What you need to do: Each line of the listing that includes the string "grow" is to be identified and copied.

Raw data:
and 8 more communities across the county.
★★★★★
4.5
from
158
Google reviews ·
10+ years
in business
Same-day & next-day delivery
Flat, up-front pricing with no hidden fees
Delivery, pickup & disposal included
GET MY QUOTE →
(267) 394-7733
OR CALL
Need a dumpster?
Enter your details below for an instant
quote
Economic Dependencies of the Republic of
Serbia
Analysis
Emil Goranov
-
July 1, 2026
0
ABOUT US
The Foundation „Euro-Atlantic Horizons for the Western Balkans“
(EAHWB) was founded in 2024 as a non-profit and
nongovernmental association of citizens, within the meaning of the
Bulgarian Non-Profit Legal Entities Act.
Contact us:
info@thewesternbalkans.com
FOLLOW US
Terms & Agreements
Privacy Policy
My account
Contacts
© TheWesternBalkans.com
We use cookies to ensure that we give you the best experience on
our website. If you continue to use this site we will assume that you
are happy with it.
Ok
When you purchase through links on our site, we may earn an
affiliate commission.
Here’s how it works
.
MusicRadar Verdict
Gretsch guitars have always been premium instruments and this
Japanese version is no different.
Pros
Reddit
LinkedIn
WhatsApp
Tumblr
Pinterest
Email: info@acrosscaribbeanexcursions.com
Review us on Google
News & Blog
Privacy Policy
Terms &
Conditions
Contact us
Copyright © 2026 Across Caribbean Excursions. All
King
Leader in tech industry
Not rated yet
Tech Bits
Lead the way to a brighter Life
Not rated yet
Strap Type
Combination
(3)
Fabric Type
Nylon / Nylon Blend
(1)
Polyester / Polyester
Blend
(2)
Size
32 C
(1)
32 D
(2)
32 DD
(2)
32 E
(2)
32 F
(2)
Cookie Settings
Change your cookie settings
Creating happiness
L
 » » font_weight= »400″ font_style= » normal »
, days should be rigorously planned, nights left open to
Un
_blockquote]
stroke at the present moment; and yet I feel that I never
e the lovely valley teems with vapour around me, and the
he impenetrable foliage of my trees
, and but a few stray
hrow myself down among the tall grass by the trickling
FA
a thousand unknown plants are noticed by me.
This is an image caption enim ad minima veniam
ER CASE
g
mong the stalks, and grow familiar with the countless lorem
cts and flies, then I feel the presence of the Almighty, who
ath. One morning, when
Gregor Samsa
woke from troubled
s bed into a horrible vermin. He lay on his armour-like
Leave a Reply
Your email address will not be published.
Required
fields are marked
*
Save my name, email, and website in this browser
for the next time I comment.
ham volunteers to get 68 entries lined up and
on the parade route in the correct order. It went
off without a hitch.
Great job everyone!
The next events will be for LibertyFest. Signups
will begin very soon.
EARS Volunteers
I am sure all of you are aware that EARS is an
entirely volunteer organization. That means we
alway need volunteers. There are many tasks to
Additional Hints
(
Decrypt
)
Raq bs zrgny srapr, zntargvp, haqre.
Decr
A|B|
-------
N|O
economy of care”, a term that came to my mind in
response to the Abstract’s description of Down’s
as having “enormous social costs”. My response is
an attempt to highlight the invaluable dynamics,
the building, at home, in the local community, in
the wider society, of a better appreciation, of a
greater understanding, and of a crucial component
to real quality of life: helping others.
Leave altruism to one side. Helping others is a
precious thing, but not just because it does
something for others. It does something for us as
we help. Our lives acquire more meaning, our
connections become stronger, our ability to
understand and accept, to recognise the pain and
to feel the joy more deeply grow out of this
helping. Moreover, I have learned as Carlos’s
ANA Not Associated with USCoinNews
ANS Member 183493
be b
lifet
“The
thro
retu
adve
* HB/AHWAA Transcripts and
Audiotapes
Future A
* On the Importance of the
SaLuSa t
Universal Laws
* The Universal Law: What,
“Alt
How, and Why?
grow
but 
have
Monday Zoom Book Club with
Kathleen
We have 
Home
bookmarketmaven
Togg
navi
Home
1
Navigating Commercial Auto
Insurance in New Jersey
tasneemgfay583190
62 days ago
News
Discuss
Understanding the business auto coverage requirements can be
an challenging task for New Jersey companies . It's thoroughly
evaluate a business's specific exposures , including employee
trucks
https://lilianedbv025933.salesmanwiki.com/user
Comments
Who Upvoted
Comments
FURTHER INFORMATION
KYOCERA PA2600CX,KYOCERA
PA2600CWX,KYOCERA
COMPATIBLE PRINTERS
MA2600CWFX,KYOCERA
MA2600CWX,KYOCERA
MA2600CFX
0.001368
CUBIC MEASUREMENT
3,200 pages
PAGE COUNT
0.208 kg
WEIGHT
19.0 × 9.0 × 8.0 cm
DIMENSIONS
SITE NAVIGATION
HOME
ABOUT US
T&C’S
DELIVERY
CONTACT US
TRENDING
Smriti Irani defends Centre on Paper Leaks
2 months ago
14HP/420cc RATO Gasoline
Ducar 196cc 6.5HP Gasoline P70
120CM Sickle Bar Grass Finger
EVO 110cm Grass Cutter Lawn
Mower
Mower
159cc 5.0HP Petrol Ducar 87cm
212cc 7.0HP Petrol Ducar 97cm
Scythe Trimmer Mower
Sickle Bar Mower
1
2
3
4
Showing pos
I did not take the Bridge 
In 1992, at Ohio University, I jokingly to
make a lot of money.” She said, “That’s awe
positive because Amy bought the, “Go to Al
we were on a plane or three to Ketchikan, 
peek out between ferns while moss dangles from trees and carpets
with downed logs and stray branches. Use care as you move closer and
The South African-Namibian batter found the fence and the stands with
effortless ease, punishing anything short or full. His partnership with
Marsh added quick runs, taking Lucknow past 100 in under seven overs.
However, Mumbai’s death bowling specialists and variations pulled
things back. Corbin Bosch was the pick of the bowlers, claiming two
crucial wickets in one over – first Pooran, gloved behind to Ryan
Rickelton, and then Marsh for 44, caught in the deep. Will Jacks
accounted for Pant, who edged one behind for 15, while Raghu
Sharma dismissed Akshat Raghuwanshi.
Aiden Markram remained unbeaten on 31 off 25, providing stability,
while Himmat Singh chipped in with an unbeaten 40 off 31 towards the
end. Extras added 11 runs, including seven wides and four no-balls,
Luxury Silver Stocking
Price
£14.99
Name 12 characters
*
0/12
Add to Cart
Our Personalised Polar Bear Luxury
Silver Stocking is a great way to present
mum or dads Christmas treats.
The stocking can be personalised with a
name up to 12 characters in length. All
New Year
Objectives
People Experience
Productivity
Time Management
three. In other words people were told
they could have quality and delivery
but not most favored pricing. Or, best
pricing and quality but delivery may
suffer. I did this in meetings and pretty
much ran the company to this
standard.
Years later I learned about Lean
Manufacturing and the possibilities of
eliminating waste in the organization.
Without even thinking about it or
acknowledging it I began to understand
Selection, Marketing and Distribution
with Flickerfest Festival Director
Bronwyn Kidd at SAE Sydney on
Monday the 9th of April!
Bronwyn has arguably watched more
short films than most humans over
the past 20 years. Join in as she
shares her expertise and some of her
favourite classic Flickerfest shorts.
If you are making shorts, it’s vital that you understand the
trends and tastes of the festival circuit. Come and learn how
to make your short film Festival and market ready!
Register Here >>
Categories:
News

Answer area:
mong the stalks, and grow familiar with the countless lorem
to feel the joy more deeply grow out of this
grow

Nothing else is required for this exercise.